All of the entries must be reproduced exactly, with no images carried over.

**Exercise data:**
---+---
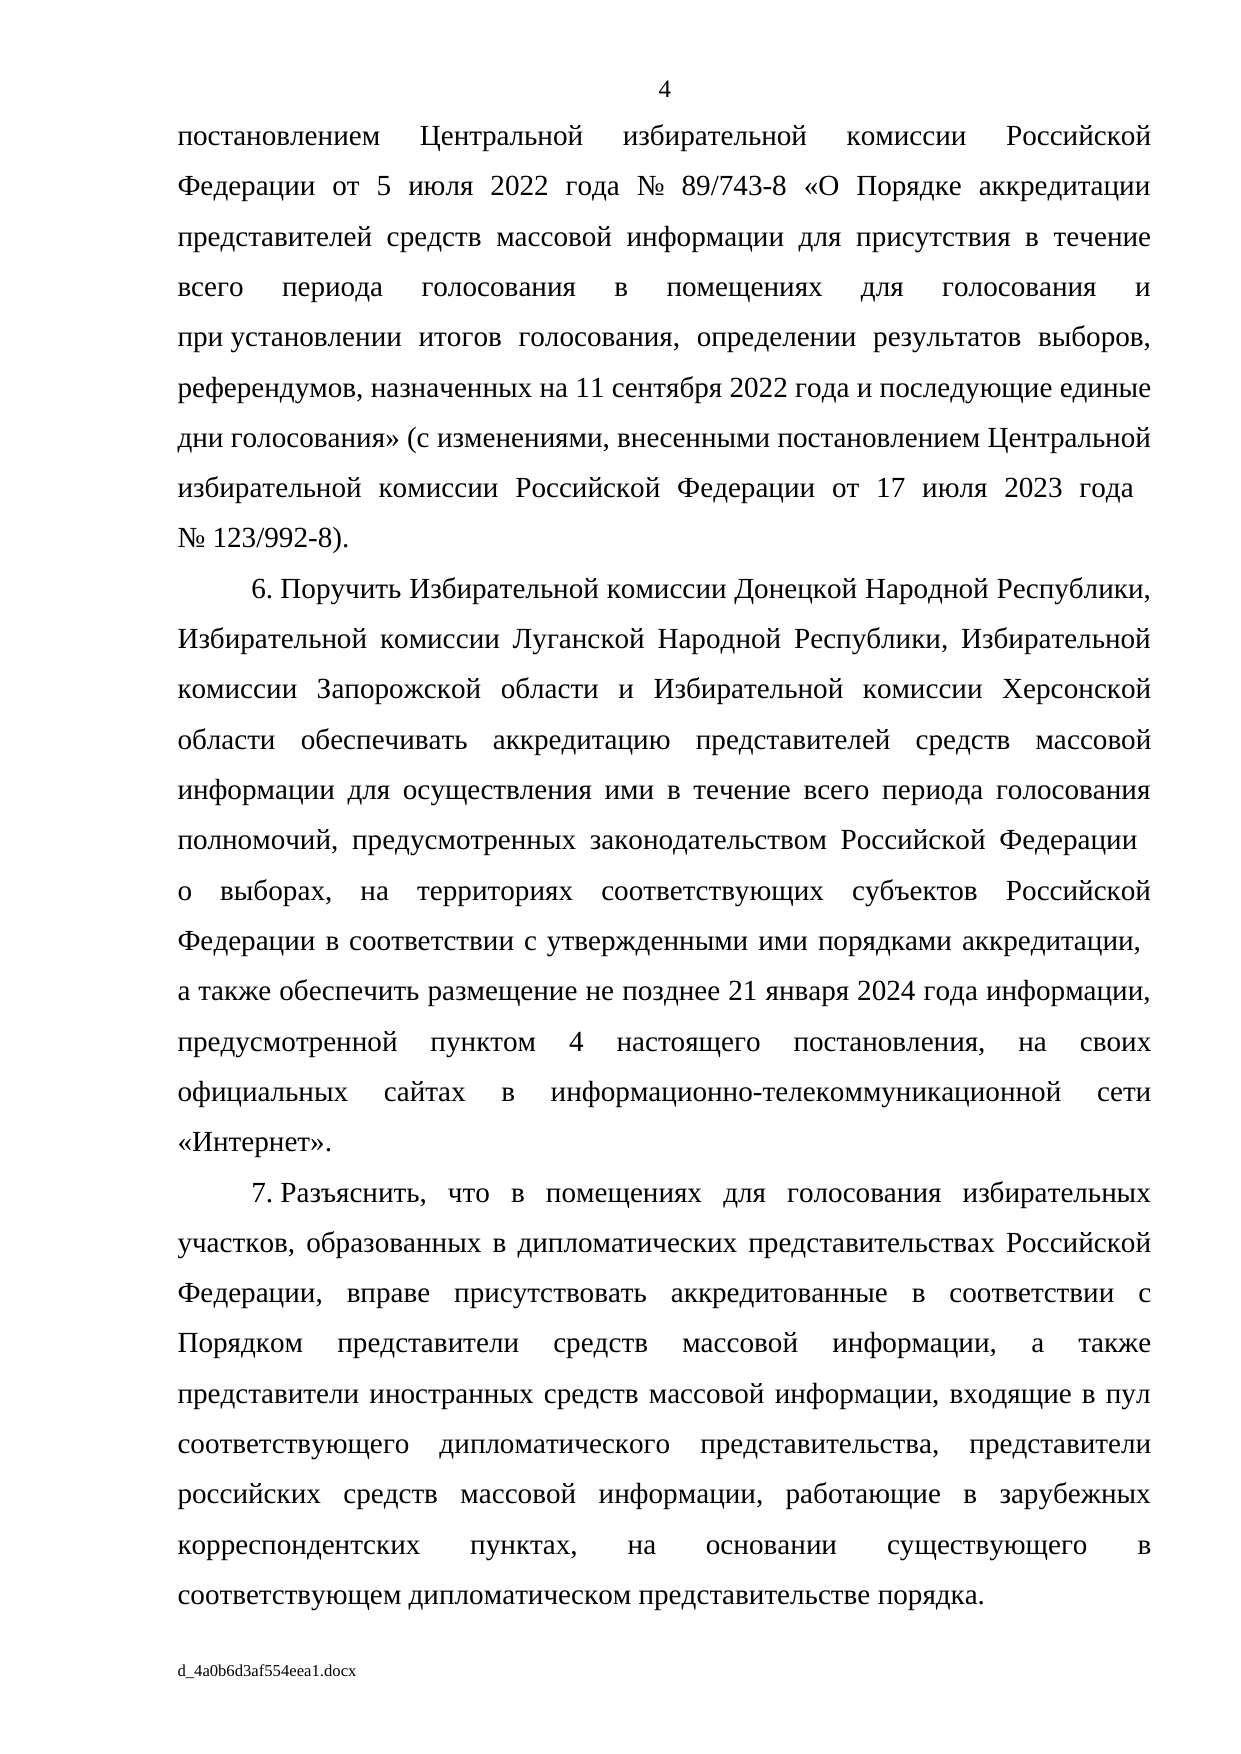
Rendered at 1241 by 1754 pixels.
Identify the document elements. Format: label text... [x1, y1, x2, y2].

text 7. Разъяснить, что в помещениях для голосования избирательных участков, образованных в дипломатических представительствах Российской Федерации, вправе присутствовать аккредитованные в соответствии с Порядком представители средств массовой информации, а также представители иностранных средств массовой информации, входящие в пул соответствующего дипломатического представительства, представители российских средств массовой информации, работающие в зарубежных корреспондентских пунктах, на основании существующего в соответствующем дипломатическом представительстве порядка. [177, 1175, 1152, 1611]
text 6. Поручить Избирательной комиссии Донецкой Народной Республики, Избирательной комиссии Луганской Народной Республики, Избирательной комиссии Запорожской области и Избирательной комиссии Херсонской области обеспечивать аккредитацию представителей средств массовой информации для осуществления ими в течение всего периода голосования полномочий, предусмотренных законодательством Российской Федерации о выборах, на территориях соответствующих субъектов Российской Федерации в соответствии с утвержденными ими порядками аккредитации, а также обеспечить размещение не позднее 21 января 2024 года информации, предусмотренной пунктом 4 настоящего постановления, на своих официальных сайтах в информационно-телекоммуникационной сети «Интернет». [177, 571, 1152, 1158]
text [177, 118, 1152, 554]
---+---
**Written answer:**
Rendered at 1241 by 1754 pixels.
Identify the document elements. Format: label text... [x1, y1, x2, y2].

text 7. Разъяснить, что в помещениях для голосования избирательных участков, образованных в дипломатических представительствах Российской Федерации, вправе присутствовать аккредитованные в соответствии с Порядком представители средств массовой информации, а также представители иностранных средств массовой информации, входящие в пул соответствующего дипломатического представительства, представители российских средств массовой информации, работающие в зарубежных корреспондентских пунктах, на основании существующего в соответствующем дипломатическом представительстве порядка. [177, 1175, 1152, 1611]
text 6. Поручить Избирательной комиссии Донецкой Народной Республики, Избирательной комиссии Луганской Народной Республики, Избирательной комиссии Запорожской области и Избирательной комиссии Херсонской области обеспечивать аккредитацию представителей средств массовой информации для осуществления ими в течение всего периода голосования полномочий, предусмотренных законодательством Российской Федерации о выборах, на территориях соответствующих субъектов Российской Федерации в соответствии с утвержденными ими порядками аккредитации, а также обеспечить размещение не позднее 21 января 2024 года информации, предусмотренной пунктом 4 настоящего постановления, на своих официальных сайтах в информационно-телекоммуникационной сети «Интернет». [177, 571, 1152, 1158]
text [177, 118, 1152, 554]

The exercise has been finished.